Maxwell's pupils narrowed. Suddenly, he was trembling. He backed away from me. "W-what?!" he
almost screamed, clutching his chest.
"Listen, I know it's a big decision, but I have reasons. And I'm sorry, but I must ask that you make the
choice soon."
"Why?! Do you realize what you're asking of me?" Maxwell stood up, still shaking. "You're asking me
to give up on mortality. You're asking me to die..."
I shook my head again. "You'll just black out for a few hours. Maxwell, I need you to do this for me.

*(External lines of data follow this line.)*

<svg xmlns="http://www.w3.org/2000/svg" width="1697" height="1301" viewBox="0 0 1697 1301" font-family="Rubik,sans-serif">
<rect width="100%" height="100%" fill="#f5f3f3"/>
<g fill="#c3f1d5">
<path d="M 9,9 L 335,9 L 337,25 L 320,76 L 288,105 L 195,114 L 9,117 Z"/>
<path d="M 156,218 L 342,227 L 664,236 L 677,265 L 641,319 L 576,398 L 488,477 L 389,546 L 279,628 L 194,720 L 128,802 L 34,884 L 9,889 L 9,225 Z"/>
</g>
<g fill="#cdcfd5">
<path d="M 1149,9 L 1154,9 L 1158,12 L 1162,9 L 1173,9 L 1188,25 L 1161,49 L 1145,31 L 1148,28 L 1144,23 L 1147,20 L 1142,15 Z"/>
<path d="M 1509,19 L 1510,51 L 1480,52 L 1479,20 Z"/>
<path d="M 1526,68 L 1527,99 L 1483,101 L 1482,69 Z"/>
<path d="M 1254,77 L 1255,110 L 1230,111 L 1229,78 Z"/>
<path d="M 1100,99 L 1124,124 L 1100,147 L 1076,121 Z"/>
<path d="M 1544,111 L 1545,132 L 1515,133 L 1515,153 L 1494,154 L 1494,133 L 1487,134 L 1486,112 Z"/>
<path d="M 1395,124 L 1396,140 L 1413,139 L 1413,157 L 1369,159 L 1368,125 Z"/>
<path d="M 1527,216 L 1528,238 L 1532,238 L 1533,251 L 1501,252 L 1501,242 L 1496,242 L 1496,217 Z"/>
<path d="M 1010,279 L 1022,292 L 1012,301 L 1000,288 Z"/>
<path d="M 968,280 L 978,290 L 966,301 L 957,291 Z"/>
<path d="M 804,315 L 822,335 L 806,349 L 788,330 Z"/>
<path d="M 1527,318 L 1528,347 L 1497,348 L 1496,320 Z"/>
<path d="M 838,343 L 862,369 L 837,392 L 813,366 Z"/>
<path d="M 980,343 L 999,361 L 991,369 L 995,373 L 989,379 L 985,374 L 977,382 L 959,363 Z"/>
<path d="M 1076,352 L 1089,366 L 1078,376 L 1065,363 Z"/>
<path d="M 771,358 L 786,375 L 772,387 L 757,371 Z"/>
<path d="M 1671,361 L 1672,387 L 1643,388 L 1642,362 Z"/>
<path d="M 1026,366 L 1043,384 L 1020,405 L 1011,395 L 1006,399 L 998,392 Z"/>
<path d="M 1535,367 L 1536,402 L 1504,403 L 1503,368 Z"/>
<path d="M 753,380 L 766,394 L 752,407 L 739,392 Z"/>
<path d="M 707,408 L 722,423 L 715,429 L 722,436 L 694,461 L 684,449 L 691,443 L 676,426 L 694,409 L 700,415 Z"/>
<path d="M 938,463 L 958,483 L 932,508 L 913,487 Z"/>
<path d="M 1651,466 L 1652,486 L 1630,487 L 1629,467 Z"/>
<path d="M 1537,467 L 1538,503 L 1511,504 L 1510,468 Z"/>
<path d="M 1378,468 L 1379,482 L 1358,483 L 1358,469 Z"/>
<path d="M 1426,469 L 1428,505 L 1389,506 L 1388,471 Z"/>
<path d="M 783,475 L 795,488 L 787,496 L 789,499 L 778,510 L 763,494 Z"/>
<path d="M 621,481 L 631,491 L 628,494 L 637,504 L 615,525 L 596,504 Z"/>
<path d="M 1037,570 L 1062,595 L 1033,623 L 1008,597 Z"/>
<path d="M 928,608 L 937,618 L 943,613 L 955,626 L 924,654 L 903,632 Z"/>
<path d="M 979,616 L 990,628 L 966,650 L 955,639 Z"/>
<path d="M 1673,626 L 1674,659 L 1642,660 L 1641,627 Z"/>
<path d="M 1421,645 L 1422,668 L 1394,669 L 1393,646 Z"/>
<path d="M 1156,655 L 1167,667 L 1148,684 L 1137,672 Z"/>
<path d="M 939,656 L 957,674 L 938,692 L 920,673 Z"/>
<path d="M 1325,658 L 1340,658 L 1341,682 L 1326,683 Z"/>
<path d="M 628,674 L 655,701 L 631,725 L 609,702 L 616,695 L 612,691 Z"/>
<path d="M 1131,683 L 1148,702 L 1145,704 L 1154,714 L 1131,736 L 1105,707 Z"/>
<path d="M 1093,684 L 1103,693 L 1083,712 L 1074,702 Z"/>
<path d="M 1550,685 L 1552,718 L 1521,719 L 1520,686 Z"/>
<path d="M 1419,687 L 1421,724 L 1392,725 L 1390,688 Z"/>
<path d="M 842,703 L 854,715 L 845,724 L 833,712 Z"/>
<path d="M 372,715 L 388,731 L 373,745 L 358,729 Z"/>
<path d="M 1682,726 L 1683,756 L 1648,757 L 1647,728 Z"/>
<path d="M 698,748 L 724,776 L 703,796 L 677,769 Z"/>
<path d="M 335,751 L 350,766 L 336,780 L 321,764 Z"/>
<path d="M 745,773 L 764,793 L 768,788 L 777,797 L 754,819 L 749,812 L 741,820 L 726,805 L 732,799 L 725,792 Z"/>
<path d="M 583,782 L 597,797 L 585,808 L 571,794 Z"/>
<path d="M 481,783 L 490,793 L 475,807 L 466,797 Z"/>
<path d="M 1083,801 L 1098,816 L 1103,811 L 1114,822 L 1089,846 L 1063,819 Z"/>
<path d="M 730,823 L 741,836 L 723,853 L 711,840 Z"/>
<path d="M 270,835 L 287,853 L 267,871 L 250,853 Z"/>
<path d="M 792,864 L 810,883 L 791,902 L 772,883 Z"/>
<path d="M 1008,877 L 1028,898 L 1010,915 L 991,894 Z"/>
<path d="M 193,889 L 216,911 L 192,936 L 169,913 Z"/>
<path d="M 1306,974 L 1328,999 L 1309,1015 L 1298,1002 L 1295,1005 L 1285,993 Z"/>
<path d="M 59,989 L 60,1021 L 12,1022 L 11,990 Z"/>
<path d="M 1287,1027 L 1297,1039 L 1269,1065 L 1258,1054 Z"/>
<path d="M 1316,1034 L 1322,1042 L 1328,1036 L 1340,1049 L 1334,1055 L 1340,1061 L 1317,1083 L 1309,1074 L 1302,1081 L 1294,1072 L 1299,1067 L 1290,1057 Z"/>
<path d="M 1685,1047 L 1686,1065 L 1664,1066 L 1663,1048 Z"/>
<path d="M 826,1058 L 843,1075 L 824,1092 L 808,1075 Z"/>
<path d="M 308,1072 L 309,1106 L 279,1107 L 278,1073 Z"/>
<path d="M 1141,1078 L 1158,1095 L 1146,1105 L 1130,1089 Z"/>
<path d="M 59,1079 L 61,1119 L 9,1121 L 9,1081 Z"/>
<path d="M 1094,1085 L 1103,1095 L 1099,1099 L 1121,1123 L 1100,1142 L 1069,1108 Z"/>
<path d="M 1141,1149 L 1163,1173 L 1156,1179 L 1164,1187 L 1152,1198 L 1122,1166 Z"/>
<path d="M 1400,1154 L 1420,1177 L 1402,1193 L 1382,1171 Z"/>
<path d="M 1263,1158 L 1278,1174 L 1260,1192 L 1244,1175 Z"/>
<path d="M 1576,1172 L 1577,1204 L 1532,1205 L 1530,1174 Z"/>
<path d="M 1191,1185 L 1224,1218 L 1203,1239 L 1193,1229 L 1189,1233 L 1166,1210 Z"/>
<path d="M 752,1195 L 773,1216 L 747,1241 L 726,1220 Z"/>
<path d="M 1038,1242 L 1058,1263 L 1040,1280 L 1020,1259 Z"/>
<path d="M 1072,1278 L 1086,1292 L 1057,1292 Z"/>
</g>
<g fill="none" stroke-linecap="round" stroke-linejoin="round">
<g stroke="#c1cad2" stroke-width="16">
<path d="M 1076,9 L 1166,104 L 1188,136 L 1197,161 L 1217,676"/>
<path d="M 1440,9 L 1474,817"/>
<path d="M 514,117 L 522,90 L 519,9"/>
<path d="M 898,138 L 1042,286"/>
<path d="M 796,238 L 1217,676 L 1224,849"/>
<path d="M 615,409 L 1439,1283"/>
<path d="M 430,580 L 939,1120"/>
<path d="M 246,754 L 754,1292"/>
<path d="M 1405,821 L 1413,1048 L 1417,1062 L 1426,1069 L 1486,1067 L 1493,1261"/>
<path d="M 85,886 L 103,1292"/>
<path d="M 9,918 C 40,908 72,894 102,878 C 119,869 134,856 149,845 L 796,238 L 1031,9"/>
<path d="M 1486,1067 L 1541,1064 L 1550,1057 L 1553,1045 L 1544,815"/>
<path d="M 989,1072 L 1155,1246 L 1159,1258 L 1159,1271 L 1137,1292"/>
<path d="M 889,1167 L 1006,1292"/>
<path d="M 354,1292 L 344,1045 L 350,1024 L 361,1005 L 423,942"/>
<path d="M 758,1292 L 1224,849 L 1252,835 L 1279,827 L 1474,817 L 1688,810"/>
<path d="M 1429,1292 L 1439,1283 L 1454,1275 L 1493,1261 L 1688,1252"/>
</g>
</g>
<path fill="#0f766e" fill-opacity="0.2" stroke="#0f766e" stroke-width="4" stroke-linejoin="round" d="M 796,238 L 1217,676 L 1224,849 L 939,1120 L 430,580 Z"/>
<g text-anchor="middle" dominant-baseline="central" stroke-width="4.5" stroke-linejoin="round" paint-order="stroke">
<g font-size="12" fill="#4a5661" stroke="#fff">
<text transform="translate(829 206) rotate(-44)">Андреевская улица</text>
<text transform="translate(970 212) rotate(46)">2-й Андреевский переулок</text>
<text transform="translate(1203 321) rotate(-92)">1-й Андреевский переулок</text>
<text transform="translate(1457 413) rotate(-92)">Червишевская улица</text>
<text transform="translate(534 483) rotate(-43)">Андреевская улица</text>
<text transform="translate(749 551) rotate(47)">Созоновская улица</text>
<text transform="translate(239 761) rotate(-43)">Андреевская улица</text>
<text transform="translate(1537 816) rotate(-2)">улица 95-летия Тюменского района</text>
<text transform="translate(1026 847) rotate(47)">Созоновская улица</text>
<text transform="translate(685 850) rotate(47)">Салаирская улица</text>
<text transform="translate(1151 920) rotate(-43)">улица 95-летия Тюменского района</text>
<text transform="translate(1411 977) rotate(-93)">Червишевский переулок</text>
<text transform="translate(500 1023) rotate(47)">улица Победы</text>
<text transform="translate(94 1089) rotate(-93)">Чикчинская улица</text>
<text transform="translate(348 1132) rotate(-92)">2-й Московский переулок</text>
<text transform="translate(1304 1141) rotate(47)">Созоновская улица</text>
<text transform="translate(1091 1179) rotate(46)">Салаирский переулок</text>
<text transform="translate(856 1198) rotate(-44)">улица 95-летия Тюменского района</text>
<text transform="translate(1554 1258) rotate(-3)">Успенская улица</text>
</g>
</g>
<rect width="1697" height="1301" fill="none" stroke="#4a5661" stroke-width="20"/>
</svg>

First, because I need help finding my friend. He disappeared after I died and I need another vampire
to find him, one that I can trust." I took a deep breath before I gave him my second reason. Surely I
could just leave it at that, but honesty seemed best right now. "And secondly... because I need blood."
He gasped. "Can't you just go out and eat someone?! Who's gonna outrun you?!"
"Out of all the years you've been working for me, have you ever seen me kill someone?" I asked him.
"I use blood banks and on the rare occasion I drink from someone, I don't take enough to kill them and
I always call paramedics."
"Can't you do that now?"
I shook my head and sighed. "I need enough fresh blood to kill. But since I don't want to kill anyone,
the only thing I can do is turn someone. You're the only one I'd turn." I moved closer to him and
grabbed his wrist. "I know it's a lot to ask, but please think about it. I'm going to go out and try to
sleep. Maybe it'll take my mind off this damned burning." I said, running a paw over my throat.
Maxwell blinked and I was by the window. "I'll be back tomorrow night. I'm sorry for making you
decide so soon." I opened the window and jumped out, disappearing into the night.